The company of the Laura was small and undistinguished. The captain was a Nova Scotian, big and red, who had, once upon a time, skippered a full-rigged ship, and who still sighed at the memory of it as he looked along the narrow, dirty decks of his present craft. The mate was a New Yorker, with a master's certificate and a head full of stories of the prowess of the American Navy. The chief engineer had once been a good man in his profession, but the whiskey of his mother country had surely and slowly brought him down to his present berth. The half-dozen passengers were of little interest to Hemming, and the days dragged for him, sickening with memories. In self-defence he reverted to fiction, and even attempted verse.

One morning, in the Gulf of Mexico, the Laura was signalled by an open boat with a rubber blanket for sail. The engines slowed.

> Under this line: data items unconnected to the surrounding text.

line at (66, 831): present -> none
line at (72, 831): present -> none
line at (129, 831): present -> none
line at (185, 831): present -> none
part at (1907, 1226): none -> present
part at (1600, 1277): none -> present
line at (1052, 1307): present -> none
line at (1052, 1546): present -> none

Hemming was on the bridge at the time, and turned the captain's glass upon the little craft.

"What do you make of it, sir?" inquired the skipper, from the door of the tiny chart-room below.

"She looks like a ship's boat," replied Hemming. "The sail is rigged square, with a boat-hook and an oar for yards, and has a hole in the middle; it's a poncho, I think. There's a nigger forward, waving a shirt, and a white man aft, smoking."

The captain hurried up to the bridge and took the glass. After aiming it at the bobbing stranger, he turned to Hemming.

"My boat," he said, "and the same damn fool aboard her."

"Your boat?" inquired Hemming.

The mariner glared, with angry eyes, across the glinting water. Suddenly his face cleared. "I win," he cried. "I bet him ten dollars he'd have to get out inside six weeks, and by cracky, so he has!"

"Who is he?" asked the Englishman.

"He's Mr. O'Rourke, the man who's lookin' for trouble," replied the big Nova Scotian.